- **Data for the task**:
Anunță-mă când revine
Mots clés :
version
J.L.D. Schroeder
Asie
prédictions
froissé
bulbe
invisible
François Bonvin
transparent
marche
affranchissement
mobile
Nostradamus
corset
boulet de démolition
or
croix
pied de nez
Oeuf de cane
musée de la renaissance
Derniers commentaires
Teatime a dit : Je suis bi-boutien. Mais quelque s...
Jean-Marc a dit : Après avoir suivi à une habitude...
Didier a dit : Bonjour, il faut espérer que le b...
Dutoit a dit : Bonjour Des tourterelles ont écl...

- **What the task asks**:
Give all the records again. Match them exactly.

- **Task response**:
Anunță-mă când revine
Mots clés :
version
J.L.D. Schroeder
Asie
prédictions
froissé
bulbe
invisible
François Bonvin
transparent
marche
affranchissement
mobile
Nostradamus
corset
boulet de démolition
or
croix
pied de nez
Oeuf de cane
musée de la renaissance
Derniers commentaires
Teatime a dit : Je suis bi-boutien. Mais quelque s...
Jean-Marc a dit : Après avoir suivi à une habitude...
Didier a dit : Bonjour, il faut espérer que le b...
Dutoit a dit : Bonjour Des tourterelles ont écl...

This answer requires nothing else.